* TASK DETAILS *
Nothing but a number should be given: how many lines in the listing contain the word "nausées".

* DATASET CONTENT *
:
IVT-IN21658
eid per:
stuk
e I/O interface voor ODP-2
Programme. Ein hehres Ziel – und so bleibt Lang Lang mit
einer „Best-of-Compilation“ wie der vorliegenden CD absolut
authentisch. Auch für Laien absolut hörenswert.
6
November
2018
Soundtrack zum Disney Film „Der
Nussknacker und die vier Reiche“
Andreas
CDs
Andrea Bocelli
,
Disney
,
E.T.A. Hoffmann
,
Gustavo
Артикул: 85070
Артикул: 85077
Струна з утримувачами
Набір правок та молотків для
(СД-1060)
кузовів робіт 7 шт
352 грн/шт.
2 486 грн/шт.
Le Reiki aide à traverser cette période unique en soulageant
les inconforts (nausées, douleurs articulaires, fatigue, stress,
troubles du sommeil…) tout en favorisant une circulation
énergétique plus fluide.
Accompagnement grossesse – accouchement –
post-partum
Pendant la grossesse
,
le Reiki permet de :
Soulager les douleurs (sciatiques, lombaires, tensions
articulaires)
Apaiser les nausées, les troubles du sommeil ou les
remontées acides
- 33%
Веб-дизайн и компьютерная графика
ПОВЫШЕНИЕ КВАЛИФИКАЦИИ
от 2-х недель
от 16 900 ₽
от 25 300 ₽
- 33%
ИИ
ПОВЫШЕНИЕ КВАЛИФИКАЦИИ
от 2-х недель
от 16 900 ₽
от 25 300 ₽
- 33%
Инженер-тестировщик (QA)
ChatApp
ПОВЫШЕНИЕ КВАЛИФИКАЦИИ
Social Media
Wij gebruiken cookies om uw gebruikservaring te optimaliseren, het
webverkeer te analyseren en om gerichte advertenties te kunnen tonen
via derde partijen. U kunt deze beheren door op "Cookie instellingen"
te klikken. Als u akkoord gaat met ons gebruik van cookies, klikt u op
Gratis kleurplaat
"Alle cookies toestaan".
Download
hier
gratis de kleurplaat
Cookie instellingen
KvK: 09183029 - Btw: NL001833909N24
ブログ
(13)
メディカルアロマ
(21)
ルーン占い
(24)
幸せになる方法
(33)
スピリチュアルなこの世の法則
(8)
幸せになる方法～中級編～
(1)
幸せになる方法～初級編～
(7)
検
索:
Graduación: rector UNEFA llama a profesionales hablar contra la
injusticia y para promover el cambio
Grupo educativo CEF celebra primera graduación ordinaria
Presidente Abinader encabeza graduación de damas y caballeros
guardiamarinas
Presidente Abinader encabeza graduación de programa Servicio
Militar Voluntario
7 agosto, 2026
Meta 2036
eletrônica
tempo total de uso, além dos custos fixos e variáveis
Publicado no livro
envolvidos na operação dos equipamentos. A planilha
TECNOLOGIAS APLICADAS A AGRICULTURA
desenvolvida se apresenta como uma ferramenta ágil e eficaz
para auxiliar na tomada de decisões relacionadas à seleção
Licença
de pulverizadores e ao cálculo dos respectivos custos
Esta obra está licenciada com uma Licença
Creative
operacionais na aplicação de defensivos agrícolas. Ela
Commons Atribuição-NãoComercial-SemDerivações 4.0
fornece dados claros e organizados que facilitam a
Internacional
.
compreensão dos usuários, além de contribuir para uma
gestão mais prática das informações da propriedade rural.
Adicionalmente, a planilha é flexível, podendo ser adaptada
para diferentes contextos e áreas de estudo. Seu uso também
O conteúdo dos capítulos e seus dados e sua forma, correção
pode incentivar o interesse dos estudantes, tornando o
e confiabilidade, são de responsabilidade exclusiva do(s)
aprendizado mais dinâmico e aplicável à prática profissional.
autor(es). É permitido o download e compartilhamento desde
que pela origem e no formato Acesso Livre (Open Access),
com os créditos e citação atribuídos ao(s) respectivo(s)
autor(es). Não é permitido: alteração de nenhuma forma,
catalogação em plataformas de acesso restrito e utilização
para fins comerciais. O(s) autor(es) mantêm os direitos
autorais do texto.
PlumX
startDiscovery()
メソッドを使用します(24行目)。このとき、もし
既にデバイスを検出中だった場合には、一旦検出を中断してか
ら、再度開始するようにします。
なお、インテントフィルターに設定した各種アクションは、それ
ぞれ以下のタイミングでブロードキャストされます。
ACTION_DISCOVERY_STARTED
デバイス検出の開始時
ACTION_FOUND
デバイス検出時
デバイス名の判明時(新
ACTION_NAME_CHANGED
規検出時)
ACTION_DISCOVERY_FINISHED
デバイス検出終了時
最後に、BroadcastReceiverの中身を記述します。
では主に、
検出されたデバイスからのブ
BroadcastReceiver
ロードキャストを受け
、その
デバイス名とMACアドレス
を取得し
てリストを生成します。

* OUTPUT BELOW *
2